*What the task asks*
The answer is an exact repetition of every entry, with all images left out.
START Source material
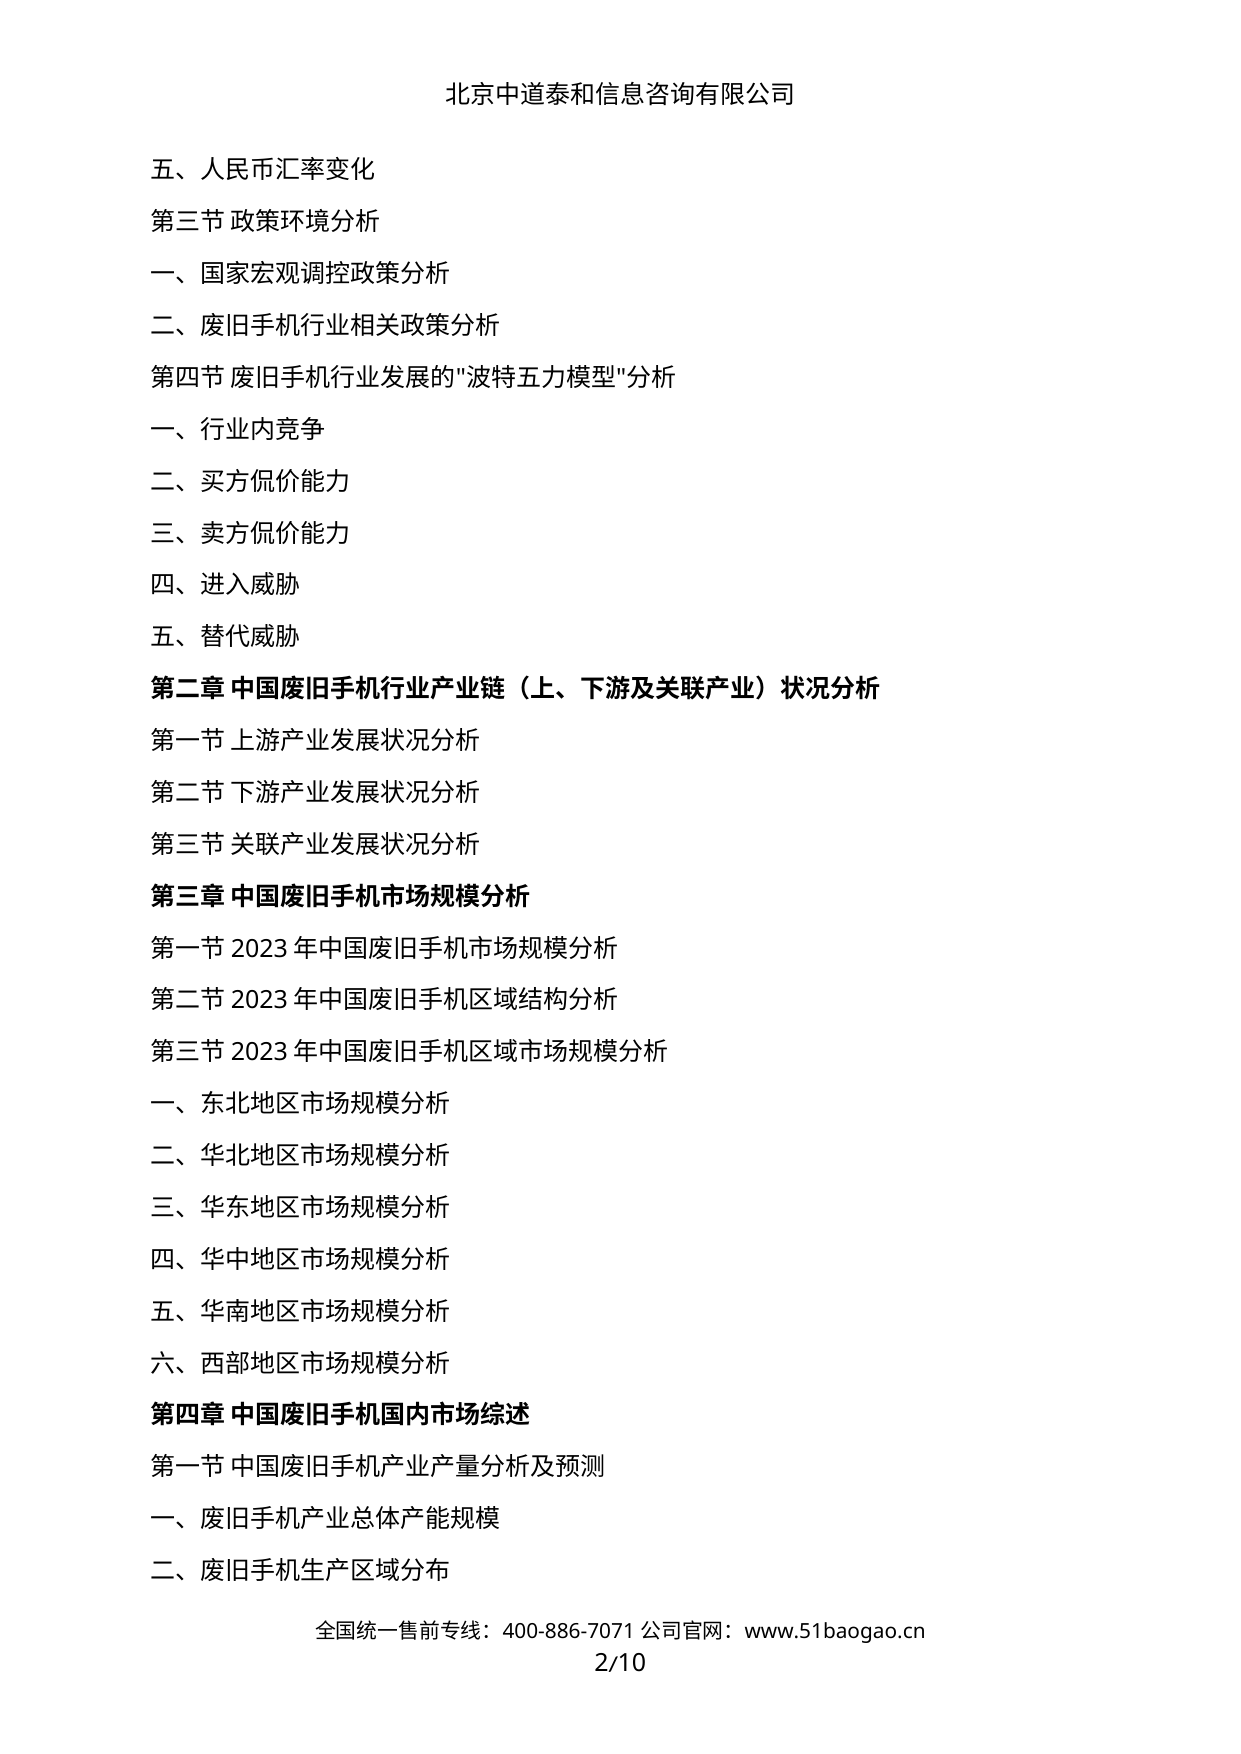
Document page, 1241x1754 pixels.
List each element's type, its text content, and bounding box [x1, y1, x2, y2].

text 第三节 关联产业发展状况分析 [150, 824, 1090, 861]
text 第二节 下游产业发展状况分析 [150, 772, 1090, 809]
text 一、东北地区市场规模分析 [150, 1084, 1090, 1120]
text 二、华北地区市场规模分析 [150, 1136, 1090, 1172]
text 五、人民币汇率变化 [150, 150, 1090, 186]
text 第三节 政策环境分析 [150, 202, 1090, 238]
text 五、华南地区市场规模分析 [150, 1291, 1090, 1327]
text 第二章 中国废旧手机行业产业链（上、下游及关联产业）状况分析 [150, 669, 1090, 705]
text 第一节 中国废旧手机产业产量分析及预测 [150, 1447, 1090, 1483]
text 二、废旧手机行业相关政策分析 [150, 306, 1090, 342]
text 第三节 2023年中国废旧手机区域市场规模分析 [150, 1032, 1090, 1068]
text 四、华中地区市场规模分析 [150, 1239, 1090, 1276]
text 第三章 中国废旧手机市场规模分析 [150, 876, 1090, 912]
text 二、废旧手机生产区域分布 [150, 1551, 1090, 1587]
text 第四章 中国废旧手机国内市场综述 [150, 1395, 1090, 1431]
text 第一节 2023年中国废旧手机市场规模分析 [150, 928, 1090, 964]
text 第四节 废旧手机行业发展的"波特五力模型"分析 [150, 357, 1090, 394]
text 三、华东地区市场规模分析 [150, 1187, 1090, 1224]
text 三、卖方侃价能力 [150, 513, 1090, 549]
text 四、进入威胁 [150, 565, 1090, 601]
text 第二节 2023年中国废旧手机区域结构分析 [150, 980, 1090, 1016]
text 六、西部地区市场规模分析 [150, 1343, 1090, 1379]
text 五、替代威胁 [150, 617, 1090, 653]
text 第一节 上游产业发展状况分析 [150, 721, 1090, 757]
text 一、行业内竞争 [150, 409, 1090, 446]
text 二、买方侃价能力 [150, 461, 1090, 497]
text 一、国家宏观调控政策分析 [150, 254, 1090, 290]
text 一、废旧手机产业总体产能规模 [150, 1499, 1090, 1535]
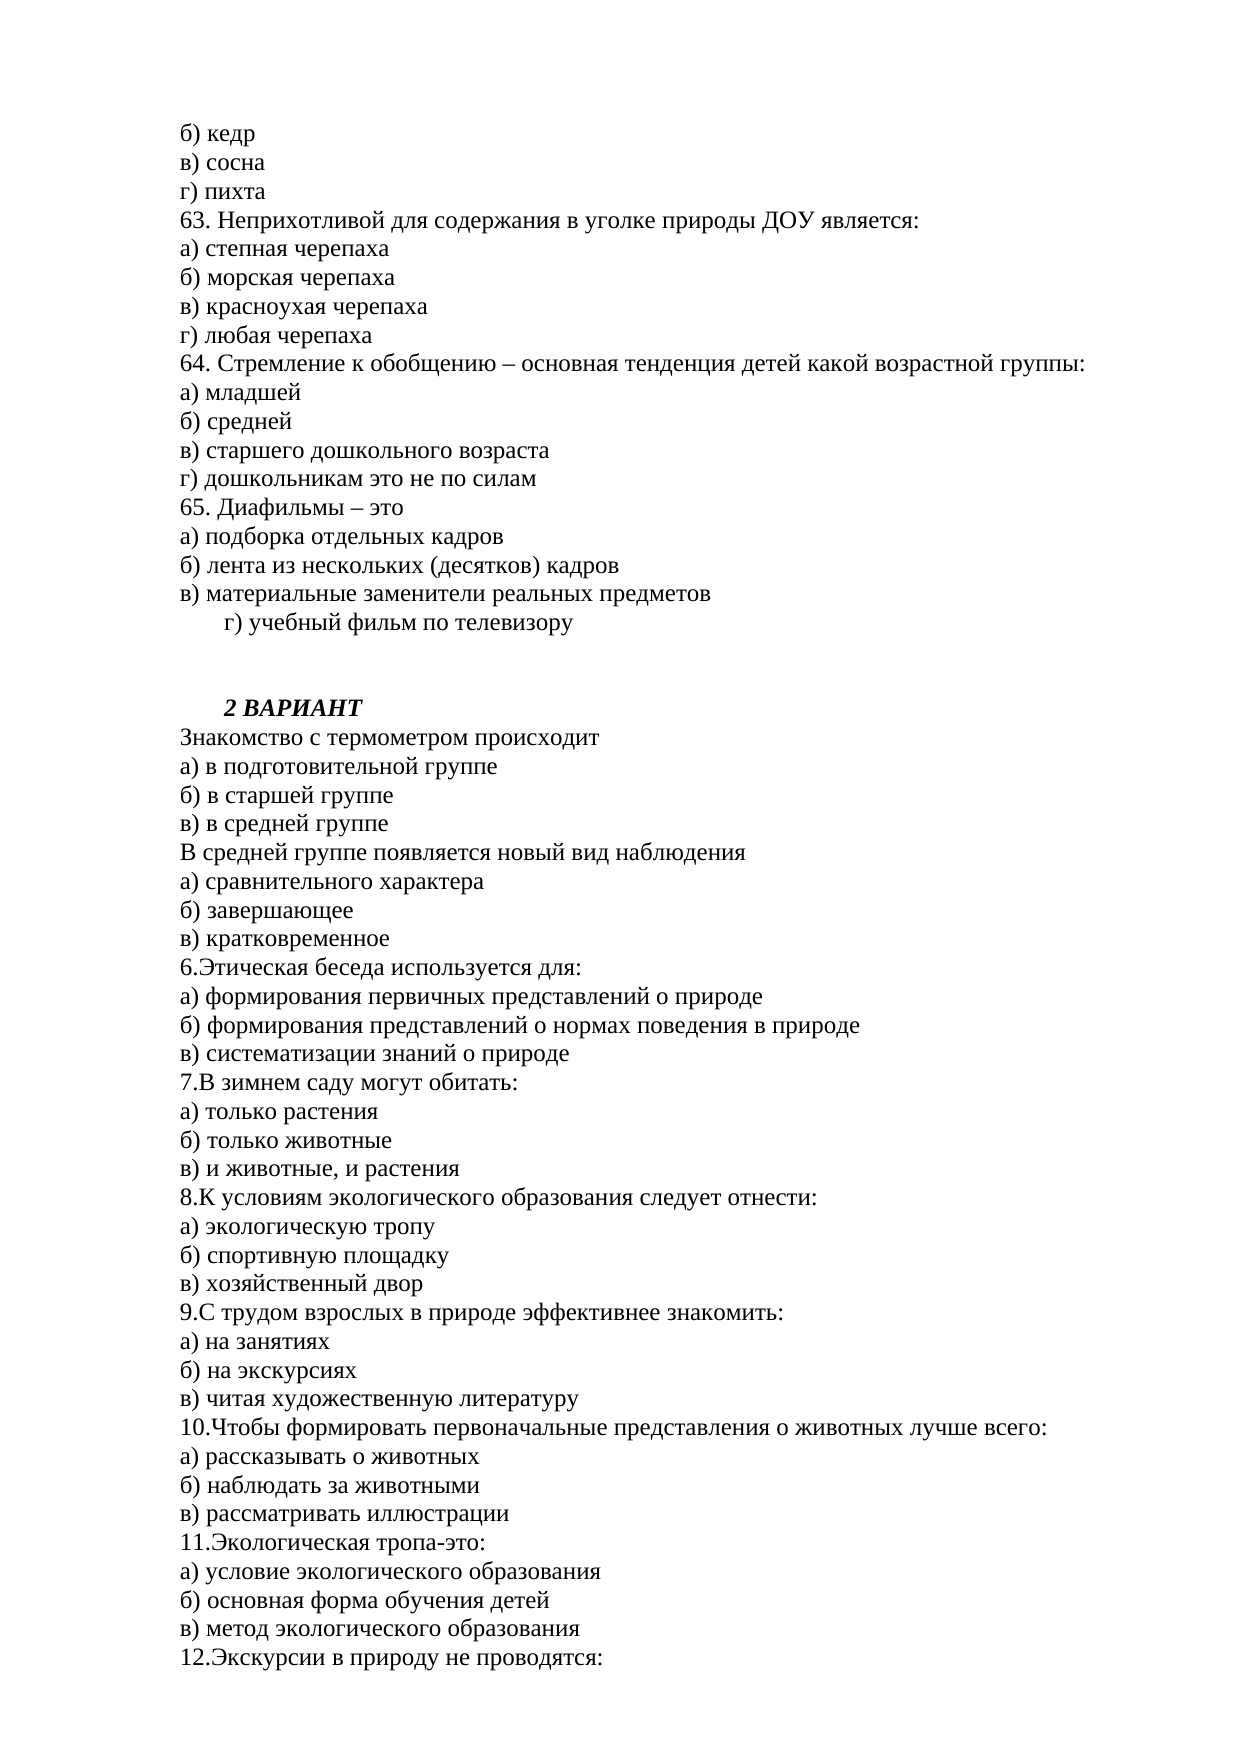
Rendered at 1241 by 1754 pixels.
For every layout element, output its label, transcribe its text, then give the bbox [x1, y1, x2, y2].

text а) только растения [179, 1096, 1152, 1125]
END Source material
*Finished task*
Document page, 1241x1754 pixels.
List each element's type, its text content, and bounding box [x1, y1, x2, y2].

text 第三节 关联产业发展状况分析 [150, 824, 1090, 861]
text 第二节 下游产业发展状况分析 [150, 772, 1090, 809]
text 一、东北地区市场规模分析 [150, 1084, 1090, 1120]
text 二、华北地区市场规模分析 [150, 1136, 1090, 1172]
text 五、人民币汇率变化 [150, 150, 1090, 186]
text 第三节 政策环境分析 [150, 202, 1090, 238]
text 五、华南地区市场规模分析 [150, 1291, 1090, 1327]
text 第二章 中国废旧手机行业产业链（上、下游及关联产业）状况分析 [150, 669, 1090, 705]
text 第一节 中国废旧手机产业产量分析及预测 [150, 1447, 1090, 1483]
text 二、废旧手机行业相关政策分析 [150, 306, 1090, 342]
text 第三节 2023年中国废旧手机区域市场规模分析 [150, 1032, 1090, 1068]
text 四、华中地区市场规模分析 [150, 1239, 1090, 1276]
text 第三章 中国废旧手机市场规模分析 [150, 876, 1090, 912]
text 二、废旧手机生产区域分布 [150, 1551, 1090, 1587]
text 第四章 中国废旧手机国内市场综述 [150, 1395, 1090, 1431]
text 第一节 2023年中国废旧手机市场规模分析 [150, 928, 1090, 964]
text 第四节 废旧手机行业发展的"波特五力模型"分析 [150, 357, 1090, 394]
text 三、华东地区市场规模分析 [150, 1187, 1090, 1224]
text 三、卖方侃价能力 [150, 513, 1090, 549]
text 四、进入威胁 [150, 565, 1090, 601]
text 第二节 2023年中国废旧手机区域结构分析 [150, 980, 1090, 1016]
text 六、西部地区市场规模分析 [150, 1343, 1090, 1379]
text 五、替代威胁 [150, 617, 1090, 653]
text 第一节 上游产业发展状况分析 [150, 721, 1090, 757]
text 一、行业内竞争 [150, 409, 1090, 446]
text 二、买方侃价能力 [150, 461, 1090, 497]
text 一、国家宏观调控政策分析 [150, 254, 1090, 290]
text 一、废旧手机产业总体产能规模 [150, 1499, 1090, 1535]
Rendered at 1241 by 1754 pixels.
For every layout element, output its label, transcribe its text, then give the bbox [x1, y1, x2, y2].

text а) только растения [179, 1096, 1152, 1125]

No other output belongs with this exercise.